Marathon Oil Corp. has reported saving nearly $15 million by formalizing and automating metering at its production tanks. Better insight and early identification of uncertainties can help contain ownership costs and reduce fiscal risk. Solutions for remote operations include flow computers and RTU platforms with flexible software applications and supervisory control, and data acquisition systems to monitor the process of fluid transportation (Figure 3).
Applying wired or wireless automatic tank gauging technology, such as guided-wave radar for continuous level monitoring, improves production management by enhancing operations. Continuous insights into actual inventory levels help prevent reactive operator events associated with high-level alarms, well shut-ins, or a tank overfill situation.

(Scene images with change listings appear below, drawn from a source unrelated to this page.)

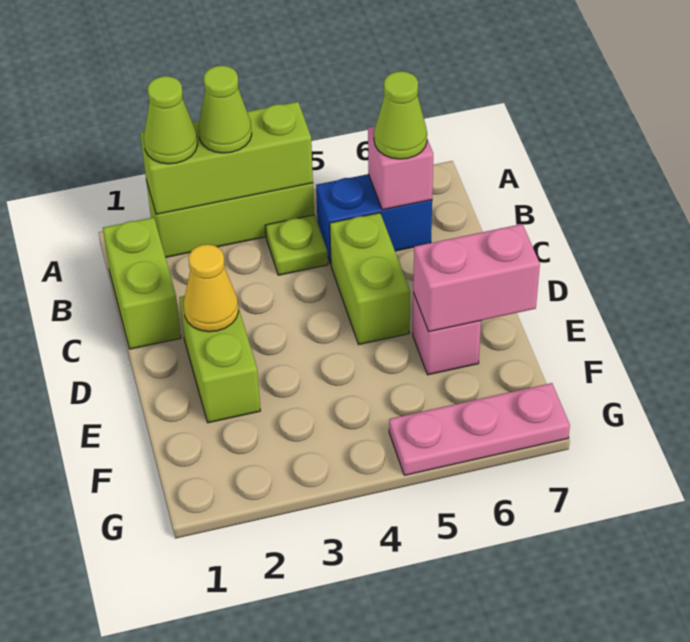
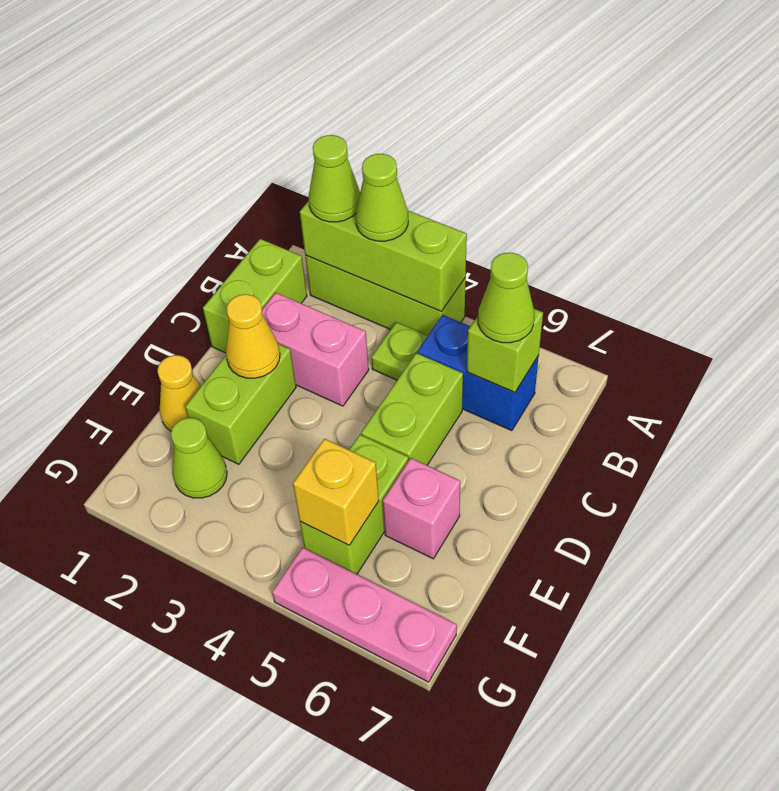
pink 1x1 brick [368,127,433,210] -> lime 1x1 brick [467,309,543,392]
none -> yellow 1x1 cone [158,355,201,431]
none -> lime 1x2 brick [300,435,408,574]
pink 1x2 brick [413,224,540,332] -> pink 1x2 brick moved to [262,293,369,406]
none -> lime 1x1 cone [171,418,227,498]
none -> yellow 1x1 brick [293,439,379,545]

Oil losses to water storage tanks and diminished storage capacity because of excessive water levels in oil tanks are minimized through detecting oil/water interface.
With the publication of API MPMS Ch. 18.2, there now is an industry-acceptable path that uses guided-wave radar for crude oil custody transfer from small lease tanks. Where economical, installing a LACT-based custody transfer system can pay for itself with reduced measurement uncertainty and better use of labor. With the addition of API Ch. 18.2, many operators also are implementing truck-based LACT systems that reduce the capital cost of flow measurement-based systems.
Leveraging automation systems and standards-based applications for well pad tank management has the added benefit of bringing all the measurement systems together to maximize overall efficiency and reduce fiscal risk.
Michael Machuca is director of North American upstream oil and gas marketing at Emerson Process Management. He has been with the company since 2005, helping to implement Emerson solutions in oil and gas applications. Prior to joining Emerson, Machuca worked for seven years designing oil field equipment, mostly for subsea applications. He holds a B.S. in mechanical engineering from the University of Houston.